The production of artistic work in bronze and iron received a new lease of life with the introduction of Buddhism into Japan.
Numerous bronze statues of deities were made, and bells and lanterns cast for the Buddhist temples which were built all over
the country from the sixth century on. Skilled craftsmen produced various bronze utensils for the temples: incense burners,
vases, all sorts of ceremonial vessels and reliquaries in which sacred scrolls were kept. The temples and palaces were adorned
with gilding, chasing, openwork carving and inlay of precious metals.
Cold steel of various kinds was made in large quantities from the twelfth century, when feudal clans embarked upon internecine
wars for supremacy in the country. Among the craftsmen of this time the blacksmiths and armourers occupied the place of
honour and they perfected the technique of forging and tempering swords. Special ceremonies accompanied the manufacture of
small arms. The secrets of their production were strictly guarded in the families of the famous armourers and were handed down
from father to son. The long, slightly curved Japanese sword katana (a two-handed weapon) was evolved in the tenth -
eleventh century and continued without change right into the nineteenth. Separate parts of the katana and the short sword
wakizashi, worn at the girdle, were already being richly adorned in the thirteenth and fourteenth centuries. The most decorated
detail of the sword was the tsuba (the metal guard). Usually it was in the form of a circle or oval plaque with narrow apertures in
the centre, but there were also tsuba of more complicated configurations, such as notched or scalloped edges. The wooden hilt
of the sword, covered with leather and artfully plaited silk cord, was embraced at one extremity by an oval metal ring, and at the
other was crowned with a cap or pommel. Each of these small details of the hilt was also decorated. Relief metal ornamentation
was affixed on each side of the hilt.
The wooden scabbard of the short wakizashi was coated with valuable lacquer and had special narrow compartments for a
knife and a long needle, necessary objects for a military man during a campaign.
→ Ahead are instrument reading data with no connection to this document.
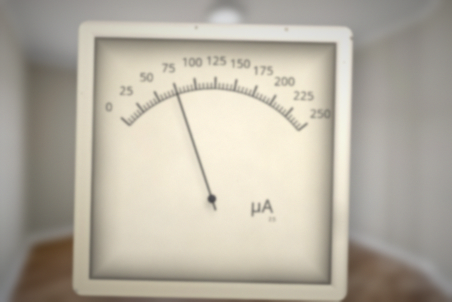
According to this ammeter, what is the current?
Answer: 75 µA
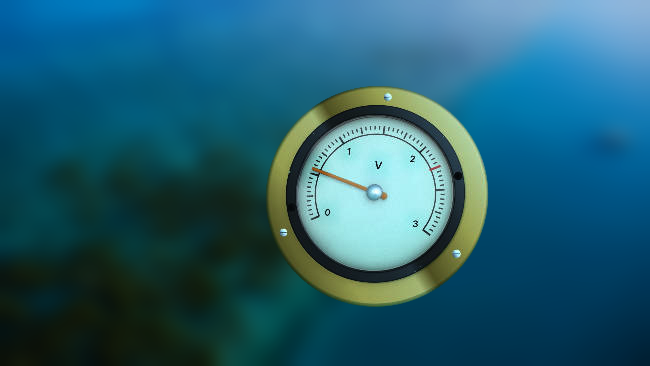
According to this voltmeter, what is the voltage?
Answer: 0.55 V
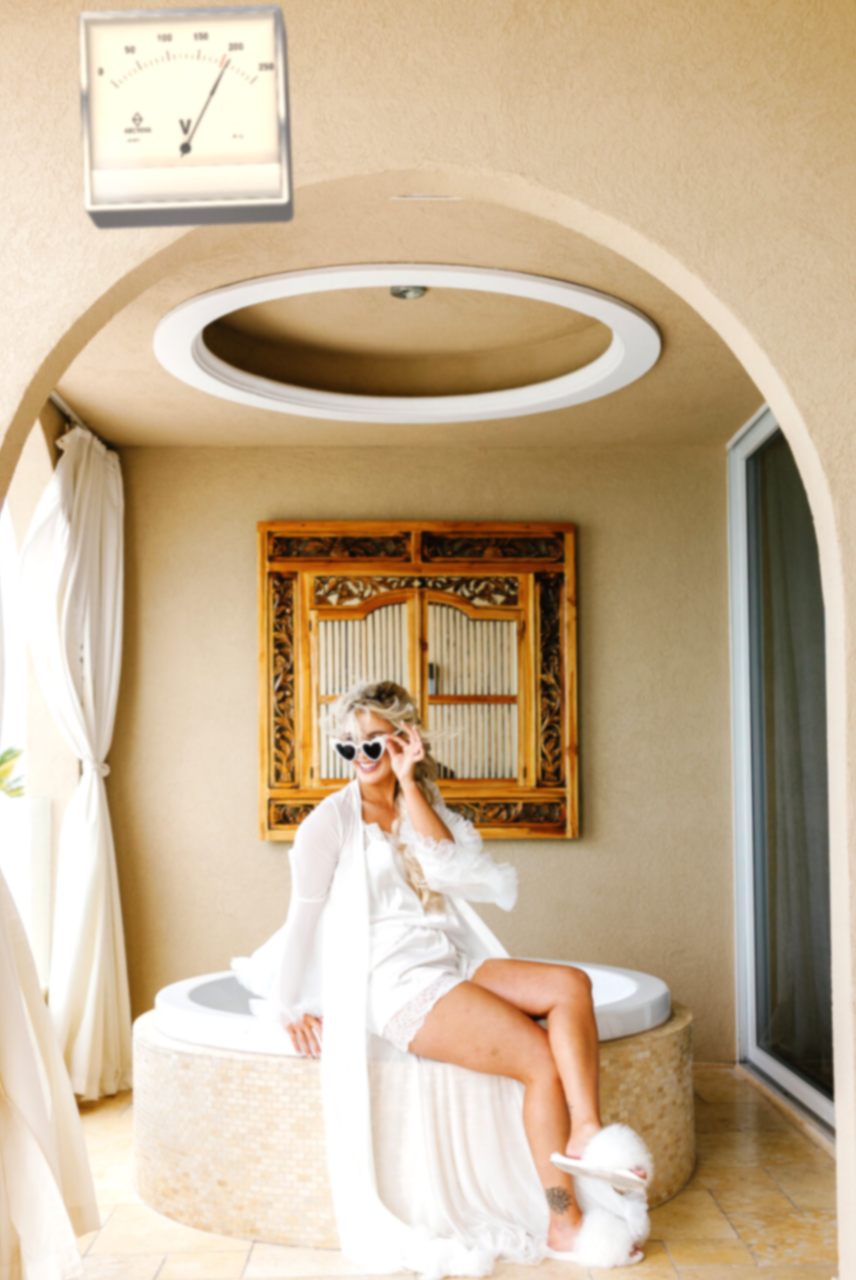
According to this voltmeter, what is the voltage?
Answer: 200 V
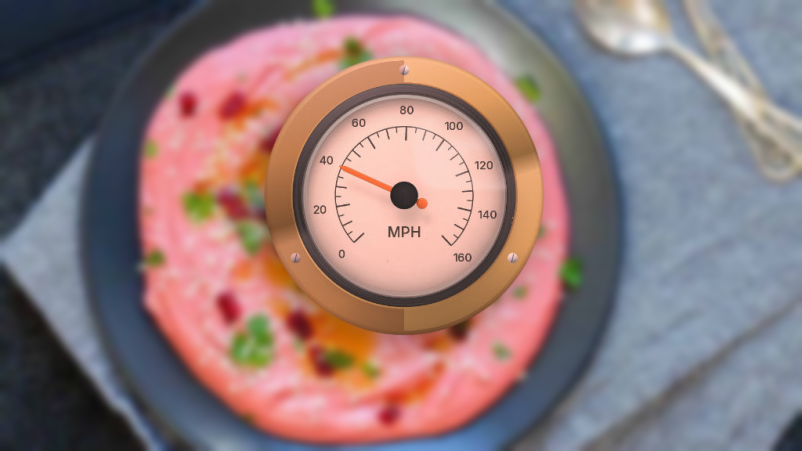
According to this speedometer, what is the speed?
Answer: 40 mph
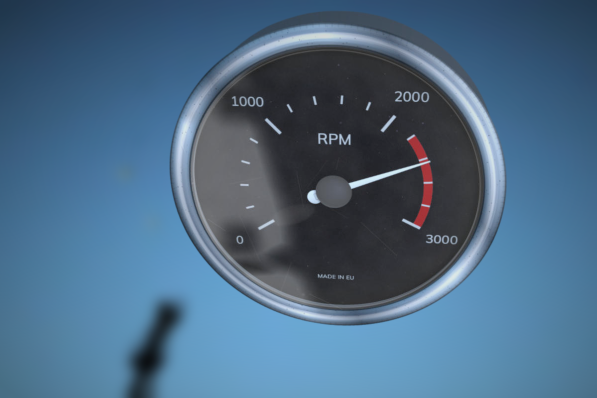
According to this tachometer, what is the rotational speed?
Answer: 2400 rpm
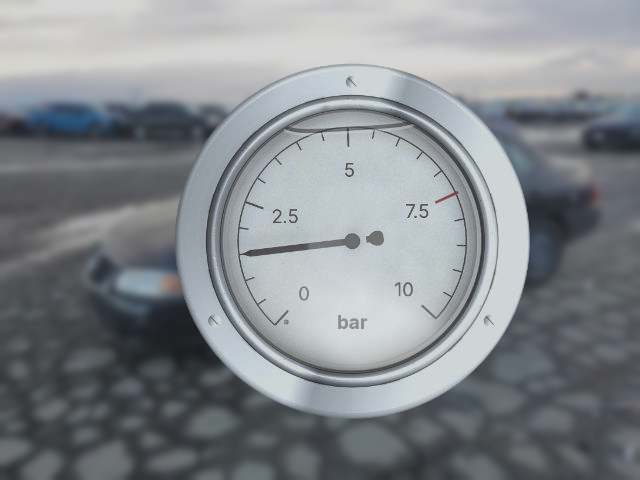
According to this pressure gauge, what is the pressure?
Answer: 1.5 bar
The handles of these weapons were decorated
in the same style as the hilt of the sword. Later, the scabbard of the katana was also equipped with these fittings.
In the fourteenth and fifteenth centuries the armourers at the courts of renowned feudal rulers, the shoguns and the daimtjos,
manufactured swords with heavy forged iron tsuba, which they adorned with open-work carving, punching and flat, coloured
metal inlays in the form of silhouettes of birds, leaves and animals. Relief inlay was rarely encountered during that period.
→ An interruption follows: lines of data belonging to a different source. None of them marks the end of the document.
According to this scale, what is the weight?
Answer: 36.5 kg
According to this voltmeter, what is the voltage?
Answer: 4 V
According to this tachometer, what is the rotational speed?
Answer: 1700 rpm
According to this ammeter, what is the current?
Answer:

In Kyoto and other cities workshops began to spring up in the fifteenth and sixteenth centuries where highly skilled artists
worked, who decorated the Isuba and other parts of the sword with extensive thematic compositions and landscapes.
Nowhere in the whole world was cold steel adorned with such refinement, such a profusion of techniques and inexhaustible
imagination. The most eminent masters working in various parts of the country set up schools of their own, each one of which
was distinguished for its own artistic methods. Specially prominent towards the end of the fifteenth century was the school of
Kaneya Nidai, the leader of which was well known for reproducing on iron tsuba the mono-chome paintings of the celebrated
artist Sesshu (1420 - 1506) in engraving and low relief.
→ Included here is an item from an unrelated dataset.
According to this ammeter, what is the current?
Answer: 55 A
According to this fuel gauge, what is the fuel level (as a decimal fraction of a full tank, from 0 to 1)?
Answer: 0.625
Nobuya (1486 - 1564), a master whose tsubas were no less famous, was the first to mark his work with his signature. The
foundation of the school of far-famed master Goto Yuzo (1480 - 1530) dates back to the early sixteenth century. He was the
first to use the technique of nunome-zogan ("linen-mesh" inlay of narrow strips of non-ferrous metals) which helped to evolve a
new style of decoration named iyebory (family engraving). The style was adhered to by all the masters of the sixteen
succeeding generations of the Goto school, right to the end of the nineteenth century. The search for new means of artistic
expression in the presentation of complicated compositions on the comparatively small surface of tsuba and also the ring and the
headpiece of the hilt forced the craftsmen to study the qualities of various metals and alloys with their variety of colour and
shades.
Gold supplied yellow shades, copper red, silver and steel white, and bronze a range of colours from light brown to various
shades, tinged with gold. Iron oxide supplied a warm brown shade. Various alloys cleverly combined in a single composition
created distinctive artistic effects. The shakudo, an alloy of copper, lead, tin and gold is distinguished for its deep black which
shades into violet in bright light. No less popular was the shibuichi, an alloy of copper and silver which developed an attractive
light-grey patina. Bluish tinges were obtained from an alloy of gold and silver, while a light yellow hue resembling that of brass
was achieved by an alloy composed of copper, zinc, tin and lead. The components of some alloys remain unknown as their
formulas were carefully guarded secrets.
The wealth of colour and shades enabled the artist to create whole pictures in metal, using the technique of inlay and hammering.
A special branch of artistic metal-ware is connected with the tea ceremony which became popular in the fifteenth — sixteenth
century. Massive cast pots and kettles of bronze and iron began to be manufactured, and whole families were engaged in their
production. But these artists never enjoyed such great respect as the armourers.